Cette évasion se manifeste par leur transformation en ours, creusant une grotte à flanc de montagne. Cet acte, initialement décrit par le narrateur adulte comme « a terrible brown work », devient un symbole puissant de leur tentative de gérer leur deuil. La montagne, une image récurrente dans Paraíso, représente à la fois la permanence de la nature et le lien des enfants avec leur héritage costaricain. Dans l’étreinte de la montagne, ils créent un espace de refuge, un endroit où ils peuvent « roar, and shake off our human bones » (rugir et se débarrasser de nos os humains).

Le langage de la poésie du croire

Le langage de « Make Believe » est d’une simplicité trompeuse, reflétant la perspective des enfants. Pourtant, au sein de cette simplicité se cache une exploration profonde du deuil. L’image de la mère « unchained from her machines, shrinking into ordinary » (libérée de ses machines, se rétrécissant dans l’ordinaire) est à la fois déchirante et profondément perspicace. Elle témoigne de la vulnérabilité du corps humain et de la dure réalité de l’approche de la mort.

La structure du poème, composée de dix couplets, renforce le thème de la compagnie. Chaque paire de vers, à l’image des deux cousins, offre soutien et connexion. Ce choix structurel souligne l’importance de l’expérience partagée pour naviguer le deuil. L’utilisation répétée de « our » (notre) – our mountain (notre montagne), our cave (notre grotte), our first death (notre première mort) – souligne davantage ce sentiment de propriété partagée et d’expérience collective.
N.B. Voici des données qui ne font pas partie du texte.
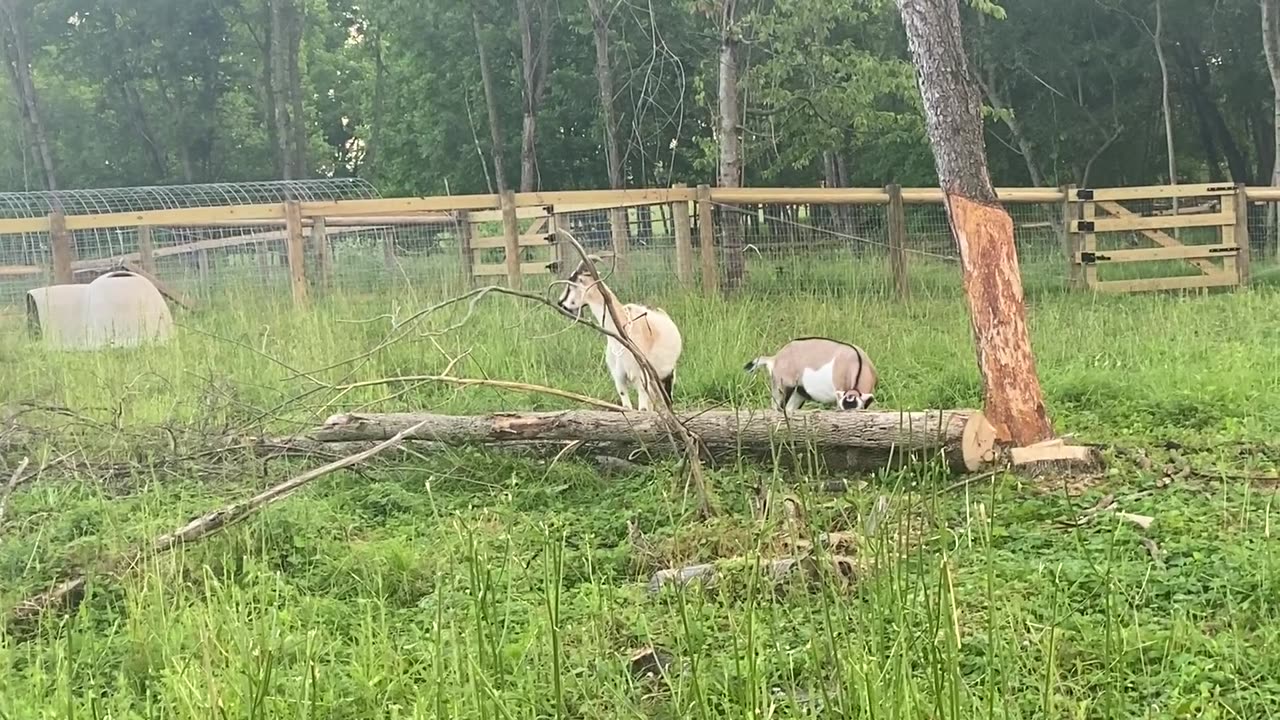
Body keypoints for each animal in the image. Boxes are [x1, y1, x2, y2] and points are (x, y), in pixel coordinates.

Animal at [555, 260, 686, 412]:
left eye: (571, 284)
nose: (561, 303)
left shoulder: (641, 378)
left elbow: (642, 409)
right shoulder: (619, 379)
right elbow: (627, 407)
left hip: (667, 374)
Évasion et quête de réconfort

« Make Believe » remet en question les connotations négatives souvent associées à l’évasion. La transformation des cousins en ours, leur action de creuser dans la montagne, n’est pas un déni de la réalité mais une manière de faire face à son poids accablant. Comme le suggère J.R.R. Tolkien, cité par Pádraig Ó Tuama dans sa réflexion sur le poème, l’évasion peut être un outil vital de survie en période de confinement et de détresse.

L’image finale du poème, « angels howled like dogs in the valley below » (les anges hurlaient comme des chiens dans la vallée en contrebas), offre une puissante juxtaposition. Les anges, généralement associés au confort et au réconfort, sont ici dépeints hurlant, leurs cris faisant écho au deuil inexprimé des enfants. Cette image suggère que même dans leur évasion imaginative, la douleur de la perte demeure présente, un bourdonnement constant sous la surface de leur jeu.

Le pouvoir durable de la poésie du croire

« Make Believe » célèbre finalement le pouvoir de l’imagination, particulièrement dans le contexte du deuil. Il nous rappelle que la « poésie du croire », la capacité à créer des réalités alternatives, peut être une source de force et de réconfort, une manière de gérer des émotions complexes et de trouver un lien face à la perte. L’exploration tendre du deuil enfantin dans le poème nous encourage à reconsidérer la valeur du jeu et de l’imagination, reconnaissant leur potentiel à nous aider à naviguer les expériences les plus difficiles de la vie. Il affirme l’importance de la connexion humaine, démontrant comment les expériences partagées, qu’elles soient réelles ou imaginaires, peuvent offrir confort et soutien pendant les périodes de tristesse profonde.